The course of true love (or any love, for that matter) never did run smooth.
It is June, the month traditionally associated with weddings. ♡ And weddings are traditionally associated with love. ♡♡ Unfortunately, loving someone isn’t always easy—especially when we don’t understand them. For many of you, loving the introverts in your life (be they spouse, child or parent) is such a struggle, so I am offering the following suggestions in the hopes they will make you, and your introvert, happier:
- Don’t try to “fix” us Because there is nothing wrong with us in the first place. You may mean well when you try to “draw us out of our shell” but it usually makes us feel both uncomfortable and misunderstood. Yes, we need our more outgoing friends to nudge us out of our comfort zone from time to time, but if you really love us you will recognize how difficult social interaction can be for us. Instead of expecting us to change, celebrate those times when we succeed in being more extroverted. With you cheering for us, we might discover it isn’t as hard as we thought.
- Don’t interrupt If we are in the middle of a task, or reading a book, or doing anything that requires focused thought, please, please DO NOT interrupt us to tell a funny story. (Ever.) If you need to tell us something important, let us know you need to talk and then give us time to finish our current thought or sentence before giving you our attention.
- 5-minute warnings Have you ever asked us a sudden question and gotten a look of befuddlement and an incoherent mumble? That is because our brains like to do one—and only one—thing at a time. If you want us to switch tasks, or topics, please give us some warning so we can finish our current thought and give our brains time to reorient to the new topic. (We hate those befuddled mumbles too. Five-minute warnings help us sound like the intelligent and insightful people we really are.)
- Guard our solitude Being with people drains our energy. When we get home after a day at work, remember that we have just expended eight hours of “people energy.” Some days we feel like this:If you sense our energy reserves are low, do what you can to give us time to recharge. (Such as keep the kids out of our hair for an hour or two, or decline a last-minute invitation.) This is how you show us that you’ve got our back.

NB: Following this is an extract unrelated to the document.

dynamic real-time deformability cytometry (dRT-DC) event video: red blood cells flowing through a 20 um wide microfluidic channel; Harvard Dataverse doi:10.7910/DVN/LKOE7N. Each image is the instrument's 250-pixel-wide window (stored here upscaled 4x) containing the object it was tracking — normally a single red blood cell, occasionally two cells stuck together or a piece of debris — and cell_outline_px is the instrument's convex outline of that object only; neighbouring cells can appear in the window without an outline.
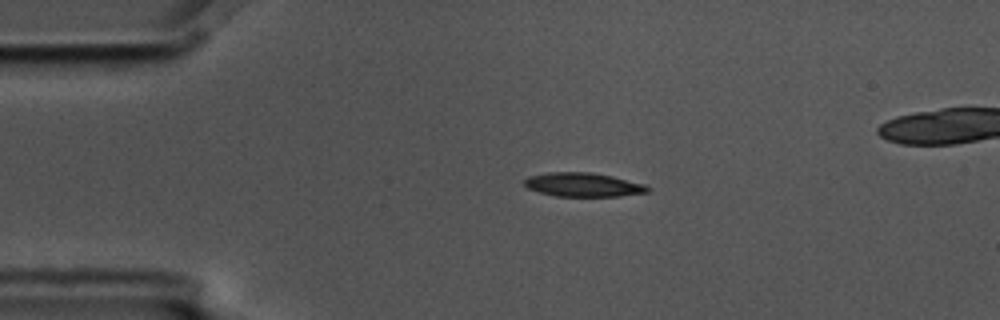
{"species": "common noctule bat (a hibernating species)", "species_latin": "Nyctalus noctula", "temperature_condition": "cold", "stored_images_in_passage": 3, "camera_frame_rate_fps": 3000, "um_per_image_px": 0.085, "animal": {"sex": "male", "body_mass_g": 17.5, "forearm_length_mm": 52.3}, "frame": {"image": 1, "passage_image": 1, "time_ms": 0.0, "image_size_px": [1000, 320], "cell_outline_px": [[652, 188], [648, 192], [620, 196], [556, 196], [540, 192], [528, 188], [524, 184], [524, 180], [528, 176], [548, 172], [592, 172], [612, 176], [644, 184]], "centroid_in_image_um": [49.58, 15.69], "position_along_channel_um": 35.4, "area_um2": 17.17}}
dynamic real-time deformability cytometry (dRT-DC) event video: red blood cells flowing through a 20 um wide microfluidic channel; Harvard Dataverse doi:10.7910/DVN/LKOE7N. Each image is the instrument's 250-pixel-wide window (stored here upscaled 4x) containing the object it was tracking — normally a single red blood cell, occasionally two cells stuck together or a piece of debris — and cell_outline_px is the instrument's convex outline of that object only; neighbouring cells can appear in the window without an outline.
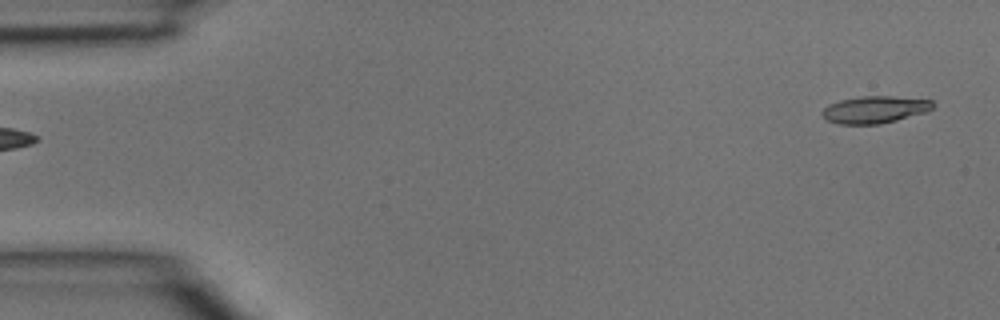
{"species": "common noctule bat (a hibernating species)", "species_latin": "Nyctalus noctula", "temperature_condition": "room temperature", "stored_images_in_passage": 39, "camera_frame_rate_fps": 3000, "um_per_image_px": 0.085, "animal": {"sex": "male", "body_mass_g": 15.6}, "frame": {"image": 1, "passage_image": 1, "time_ms": 0.0, "image_size_px": [1000, 320], "cell_outline_px": [[936, 104], [928, 112], [880, 124], [836, 124], [828, 120], [820, 112], [828, 104], [840, 100], [860, 96], [892, 96], [932, 100]], "centroid_in_image_um": [74.37, 9.31], "position_along_channel_um": 10.6, "area_um2": 17.63}}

- Divide and be happy Many people have a limited tolerance for doing nothing, especially when they are on vacation. Unfortunately, their definition of “doing nothing” might include such things as sitting at the campground reading a book. Why would we want to read when there are fish to be caught, waves to be surfed or mountains to be climbed? At times like these, the happiest solution might be to allow some people to go “do stuff” while some of us stay behind. If this is a constant struggle in your family, consider vacationing with other families, so there will be enough people to “do stuff” and still give the introverts breathing space (meaning time to read, or chill, or commune with nature, or whatever it is we do when we are not interacting with the outside world.)
- Silence Accept that we not only enjoy silence, but we actually need it. And by silence I mean no talking, no TV, no music, no YouTube—an actual absence of noise. Many of us need this kind of silence to think effectively. As a corollary, we appreciate times of activity without conversation. When you are willing to simply be with us (whatever we are doing), and refrain from talking, you are actually saying “I love you!” loud and clear.
- Get us talking But not about any old thing. About something that interests us. We love conversations that go beneath the surface, about topics of interest or situations that matter to us or our loved ones. Get us talking about one of our passions and we just might talk your head off.
There you have it, a few simple ways to show your favorite introverts how much you love them (even if you don’t understand them.)